For examples of overriding service methods, see the src/app/hero-in-mem-data-override.service.ts class.

Add the following line to AppModule.imports to see this version of the data service in action:

InMemoryWebApiModule.forRoot(HeroInMemDataOverrideService)

The tests (see below) exercise these examples.

Build Instructions

Mostly gulp driven.

The following describes steps for updating from one Angular version to the next

This is essential even when there are no changes of real consequence. Neglecting to synchronize Angular 2 versions triggers typescript definition duplication error messages when compiling your application project.

  • gulp bump - up the package version number

  • update CHANGELOG.MD to record the change

  • update the dependent version(s) in package.json

  • npm install the new package(s) (make sure they really do install!)
    npm list --depth=0

  • consider updating typings, install individually/several:

  npm install @types/jasmine @types/node --save-dev
  • gulp clean - clear out all generated text

  • npm run build to confirm the project compiles w/o error (sanity check)
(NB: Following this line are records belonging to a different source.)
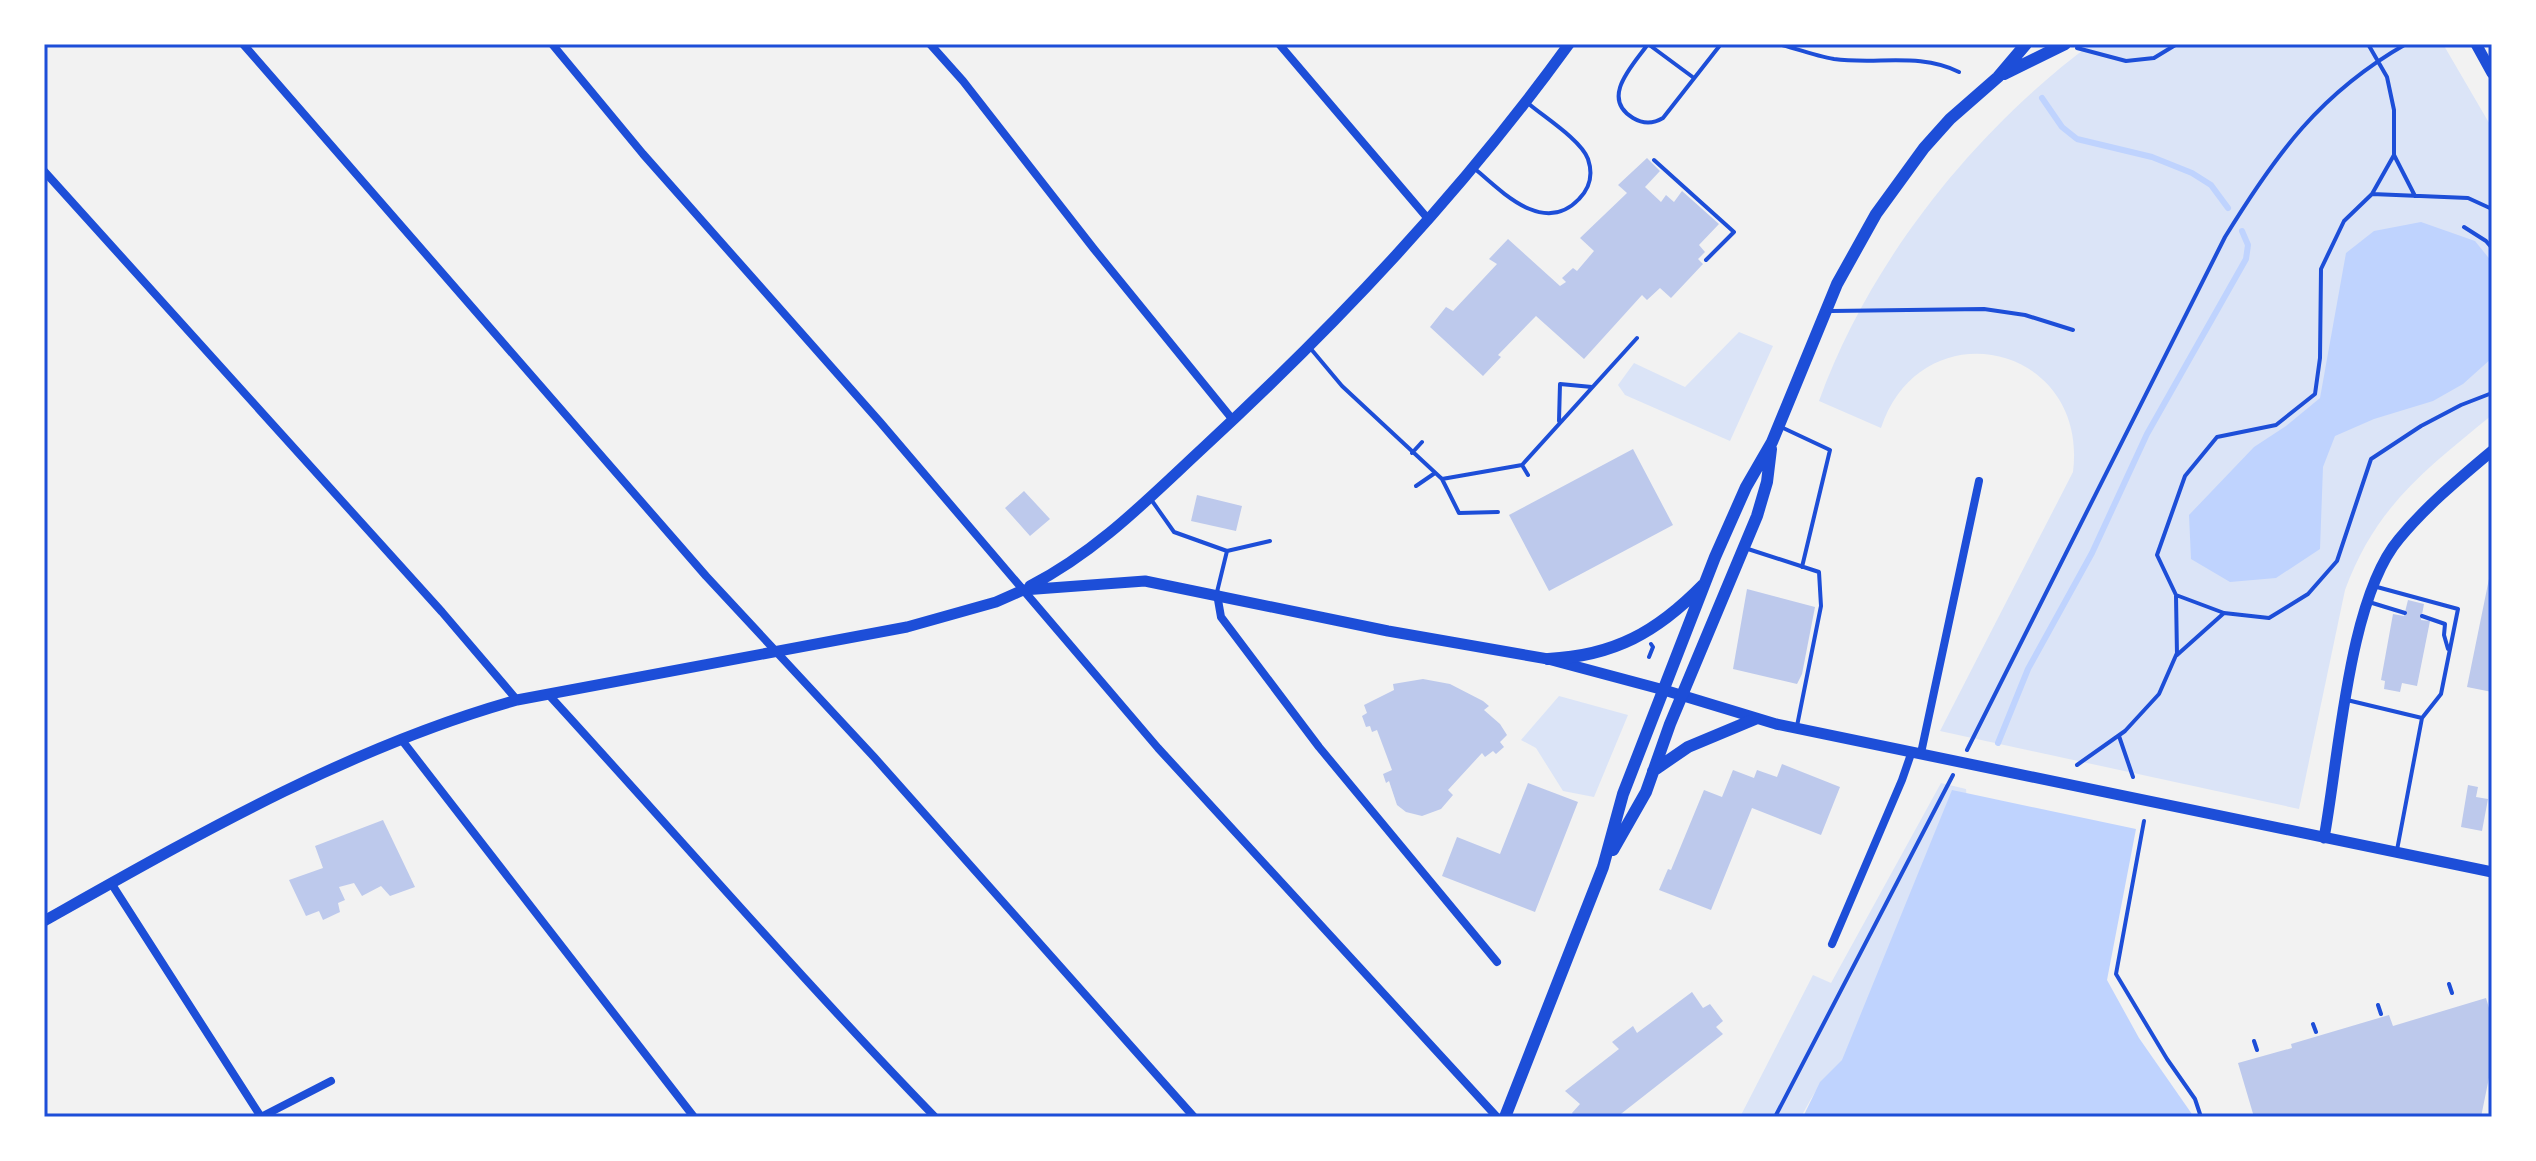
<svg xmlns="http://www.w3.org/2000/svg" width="2536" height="1161" font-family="'Space Grotesk',sans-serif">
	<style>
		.green { fill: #dbe4f7 }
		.water { fill: #bfd3fe }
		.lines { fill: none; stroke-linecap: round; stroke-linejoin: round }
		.stream { stroke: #bfd3fe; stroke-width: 6 }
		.building { fill: #bdc9ec }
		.path { stroke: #1d4ed8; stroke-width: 4 }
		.service { stroke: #1d4ed8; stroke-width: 4 }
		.minor { stroke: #1d4ed8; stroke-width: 8 }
		.tertiary { stroke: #1d4ed8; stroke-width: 11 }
		.secondary { stroke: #1d4ed8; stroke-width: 12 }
		.neatline { fill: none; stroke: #1d4ed8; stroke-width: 3 }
	</style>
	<rect width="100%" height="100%" fill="#f2f2f2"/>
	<path class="green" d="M2091,44H2443L2492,128V415C2425,470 2376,506 2345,590L2299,809L1940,731L2073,472C2089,344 1922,306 1881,428L1819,401C1869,262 1974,131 2091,44Z
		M1739,332L1773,346L1730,441L1625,395L1618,385L1634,363L1685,387Z
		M1559,696L1628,715L1594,797L1563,791L1536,748L1521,740Z
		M1941,783L1966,789L1967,800L1848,1061C1824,1072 1814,1094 1801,1117H1740L1813,975L1831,983Z"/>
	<path class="water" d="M2421,222L2475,241L2492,262V358L2463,384L2433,401L2374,419L2335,436L2323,467L2320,549L2276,578L2230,582L2191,559L2189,515L2254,447L2286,426L2320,398L2346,253L2374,231Z
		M1952,790L2136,829L2107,980L2139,1038L2194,1117H1803L1820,1082L1842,1060Z"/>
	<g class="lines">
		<path class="stream" d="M2042,98L2062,127L2077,139L2152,157L2192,173L2211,185L2228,208
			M1998,743L2028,669L2092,553L2147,434L2246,259L2248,245L2242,231"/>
	</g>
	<path class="building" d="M1647,158L1660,171L1645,187L1661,202L1666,195L1674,202L1682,191L1719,224L1699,245L1705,252L1698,259L1703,264L1671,298L1660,288L1647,300L1642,295L1584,359L1536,316L1498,355L1501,357L1483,376L1430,327L1446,307L1453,311L1497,264L1489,259L1508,239L1560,286L1566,282L1562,278L1573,268L1577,271L1594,251L1580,238L1627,193L1618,185Z
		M1633,449L1673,525L1549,591L1509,515Z
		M1024,491L1050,519L1030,536L1005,508Z
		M1197,495L1242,506L1236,531L1191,521Z
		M2491,569H2492V692L2467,687Z
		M1747,589L1815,607L1802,674L1797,684L1733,669Z
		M2408,600L2424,604L2421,620L2430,621L2417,686L2402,683L2400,692L2384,689L2385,681L2381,680L2393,614L2404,616Z
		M1423,679L1450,684L1483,701L1489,706L1484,710L1500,724L1507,735L1500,742L1504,747L1496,754L1493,751L1485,757L1482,753L1448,790L1453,795L1441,809L1422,816L1406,812L1397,805L1389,781L1386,783L1383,774L1392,770L1377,730L1372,732L1370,726L1366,727L1362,716L1367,713L1364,705L1394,690L1393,684Z
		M1782,764L1840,787L1821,835L1752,808L1711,910L1659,890L1668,869L1671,870L1704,790L1722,797L1733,770L1754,778L1757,770L1777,777Z
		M1528,783L1578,802L1535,912L1442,876L1457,837L1500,854Z
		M2468,785L2478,787L2476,797L2488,799L2482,831L2461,827Z
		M383,820L415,887L390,896L381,886L362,896L354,883L339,887L345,900L338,903L340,912L323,920L319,911L306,916L289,880L323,868L315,846Z
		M1692,992L1703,1008L1710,1004L1723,1021L1716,1027L1723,1034L1617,1117H1575L1572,1113L1580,1104L1565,1091L1619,1049L1612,1042L1633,1026L1637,1033Z
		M2486,998L2492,1018V1063L2481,1117H2254L2238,1063L2292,1048L2291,1044L2389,1015L2393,1026Z"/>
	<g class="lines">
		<path class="path" d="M1779,44C1797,49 1816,56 1834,59C1877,65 1919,52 1959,72
			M2368,44L2387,77L2394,110V155L2372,194L2344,221L2321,269L2320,358L2315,394L2276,425L2217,437L2185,476L2157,555L2176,595L2224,613L2269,618L2308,594L2337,561L2371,459L2421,426L2461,405L2492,393
			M2077,48L2126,61L2154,58L2177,44
			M2394,155L2415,196
			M1654,160L1734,232L1706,260
			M2372,194L2468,198L2492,209
			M2464,227L2486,241L2492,248
			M2176,596L2177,655L2224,613
			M1649,657L1653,647L1651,644
			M2119,736L2133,777
			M1967,750L2225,237C2276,154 2320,93 2406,44
			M2077,765L2125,731L2159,694L2177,653
			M2144,821L2116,974L2167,1059L2195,1099L2201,1117
			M2449,984L2452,993
			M2378,1005L2381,1014
			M2313,1024L2316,1032
			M2254,1041L2257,1050
			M1775,1117L1953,775"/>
		<path class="service" d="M1648,44C1634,64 1599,98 1633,118C1643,124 1653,124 1663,118L1721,44
			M1648,44L1694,78
			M1474,168C1502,192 1544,236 1579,199C1590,188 1593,174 1588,159C1581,140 1544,117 1529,104
			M1831,311L1984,309L2025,315L2073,330
			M1311,349L1342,386L1442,479L1522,465L1637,338
			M1559,421L1560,384L1592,387
			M1781,427L1830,450L1802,567
			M1412,453L1422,442
			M1522,465L1528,475
			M1442,479L1459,513L1498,512
			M1416,486L1435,473
			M1150,498L1174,532L1227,551L1217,592
			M1748,549L1819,572L1821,606L1797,726
			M1227,551L1270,541
			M2377,587L2458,609L2441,694L2422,718
			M2369,602L2405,613
			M2422,616L2445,624L2444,635L2448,649
			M2347,700L2422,718L2397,850"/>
		<path class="minor" d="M243,44L706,576L874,757L1194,1117
			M552,44L643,154L880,422L1158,748L1497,1117
			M930,44L963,81L1094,249L1233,420
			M1279,44L1429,220
			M44,171L442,612L517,700
			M1217,594L1221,617L1319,747L1497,962
			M548,694C677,835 802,980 935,1117
			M401,739L694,1117
			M1921,753L1979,481
			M111,883L261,1117
			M1832,944L1902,780L1912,751
			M261,1117L331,1081"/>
		<path class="tertiary" d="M2476,44L2492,73
			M1030,586C1098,551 1149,498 1204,447C1338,323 1462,192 1569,44
			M2324,838C2339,758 2348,599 2399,539C2426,506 2460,478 2492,451
			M44,921C195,836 349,747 517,700L907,627L996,602L1023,590L1145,581L1388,631L1548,659L1664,690L1776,724L2492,872"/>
		<path class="secondary" d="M2004,74L2065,44
			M1548,659C1614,656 1657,632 1703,585
			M1653,771L1688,747L1755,719
			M1613,850L1646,792L1670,724L1757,516L1767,482L1771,449
			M1505,1117L1603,867L1623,794L1715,557L1746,487L1772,442L1837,284L1876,214L1924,148L1950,119L1998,77L2026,44"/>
	</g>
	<rect width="2536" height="1161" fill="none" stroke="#ffffff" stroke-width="92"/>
	<rect x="46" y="46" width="2444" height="1069" class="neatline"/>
</svg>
  • npm test to build and run tests (see "Testing" below)

  • gulp build

  • commit and push

  • npm publish

  • Fix and validate angular.io docs samples

  • Add two tags to the release commit with for unpkg

    • the version number
    • 'latest'

Testing

The "app" for this repo is not a real app. It's an Angular data service (HeroService) and a bunch of tests.

Note that the tsconfig.json produces a commonjs module. That's what Angular specs require. But when building for an app, it should be a es2015 module, as is the tsconfig-ngc.json for AOT-ready version of this library.

These tests are a work-in-progress, as tests often are.

The src/ folder is divided into

  • app/ - the test "app" and its tests
  • in-mem/ - the source code for the in-memory web api library

A real app would reference the in-memory web api node module; these tests reference the library source files.

The karma-test-shim.js add in-mem to the list of app folders that SystemJS should resolve.